Bill Joyce

Personal information
- Full name: William Joyce
- Date of birth: 8 April 1877
- Place of birth: Prestonpans, Scotland
- Position(s): Centre-forward

Senior career*
- Years: Team / Apps / (Gls)
- 1892–1895: Morton / 28 / (14)
- 1894–1897: Bolton Wanderers / 30 / (16)
- 1898–1899: Tottenham Hotspur / 40 / (33)
- 1899–1900: Thames Ironworks / 27 / (8)
- 1900–1901: Portsmouth
- 1901–1903: Burton United
- 1903–1904: Morton / 15 / (7)
- 1904–1905: Motherwell / 9 / (3)
- Total:  / 149 / (81)

= Bill Joyce =

Scottish footballer

William Joyce (born 8 April 1877) was a Scottish footballer who played as a centre-forward in the Football League for Bolton Wanderers and Burton United. He played in Thames Ironworks' final season before reforming as West Ham United, and also played for Morton, Tottenham Hotspur, Portsmouth and Motherwell.

Joyce started his career at Morton before moving to England and Bolton Wanderers in early 1895. He suffered a broken leg while with the club in 1896.

Joyce played for Tottenham in 1898–99 (taking over from Tommy Meade who was dropped due to wage increase demands), scoring 26 goals in 38 games. He signed for Thames Ironworks for the 1899–1900 season (the club's last season before becoming West Ham United), along with Spurs colleagues Harry Bradshaw and Kenny McKay, and made 27 Southern League appearances for the club, scoring 8 goals. He also averaged a goal a game in seven FA Cup appearances that season. His three goals in a 5–1 test match victory, against Fulham at White Hart Lane on 30 April 1900, assured a league place for the successor club the following season.

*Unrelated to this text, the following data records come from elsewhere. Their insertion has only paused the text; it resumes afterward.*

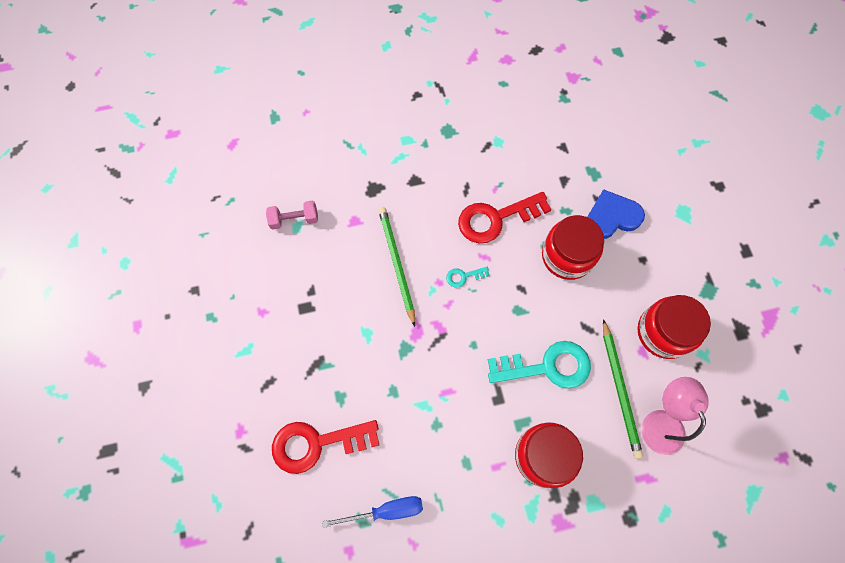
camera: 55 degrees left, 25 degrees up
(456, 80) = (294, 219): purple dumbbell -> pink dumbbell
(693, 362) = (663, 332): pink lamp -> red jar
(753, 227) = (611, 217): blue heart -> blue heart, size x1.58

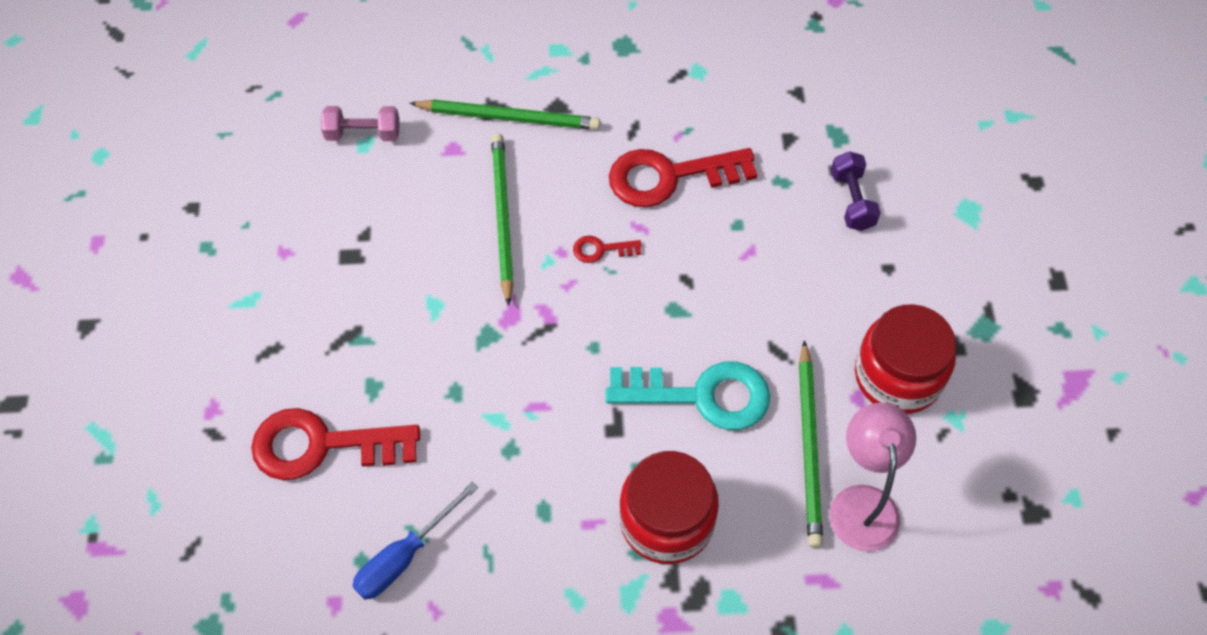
camera: 10 degrees right, 10 degrees down
(386, 193) = (509, 117): none -> green pencil
(386, 511) = (404, 556): blue screwdriver -> blue screwdriver turned 135 degrees clockwise
(464, 276) = (601, 249): turquoise key -> red key
(567, 256) = (769, 245): red jar -> none
(611, 217) = (852, 201): blue heart -> purple dumbbell

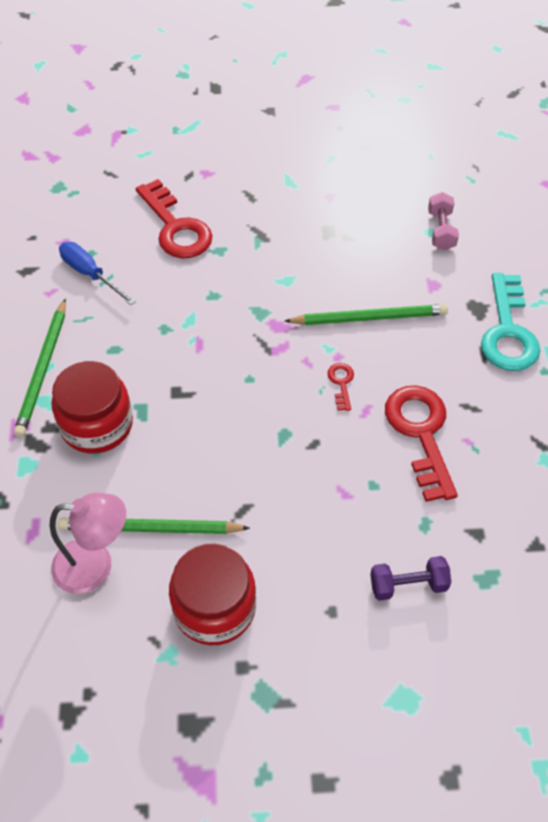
camera: 90 degrees right, 5 degrees down
(322, 445) = (176, 227): red key -> red key turned 150 degrees clockwise
(509, 117) = (470, 319): green pencil -> green pencil (43, 370)
(701, 395) = (202, 451): turquoise key -> turquoise key (508, 331)

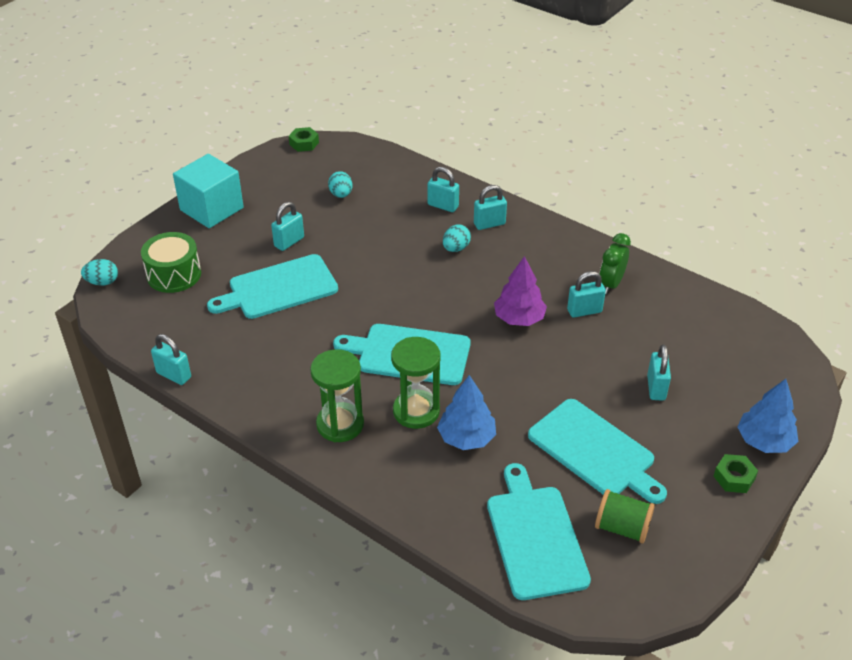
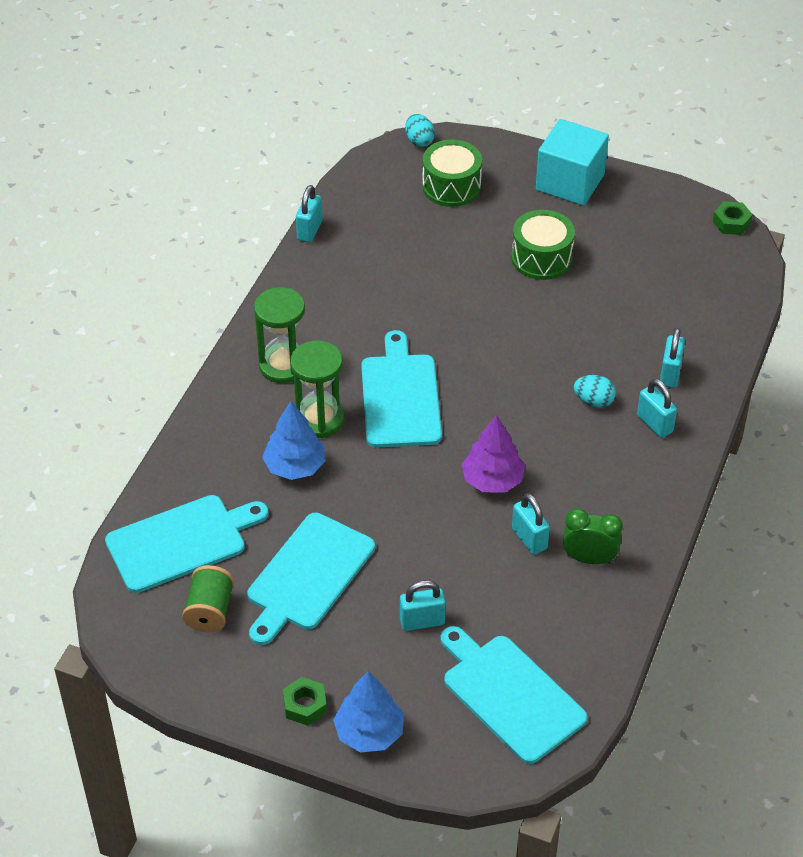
camera: 75 degrees right, 5 degrees up
(278, 288) = (462, 270): turquoise cutting board -> turquoise cutting board (510, 694)
(289, 242) = (541, 258): turquoise padlock -> green drum
(341, 194) = (647, 279): turquoise egg -> none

Joyce went on to join Portsmouth as a replacement for Sandy Brown. At the time of the 1901 UK census he was living in the city with his wife, daughter and a boarder – fellow Pompey player Tom Wilkie. A year later, he moved to Burton United and made 29 appearances over two seasons. He later returned to Morton and played for Motherwell.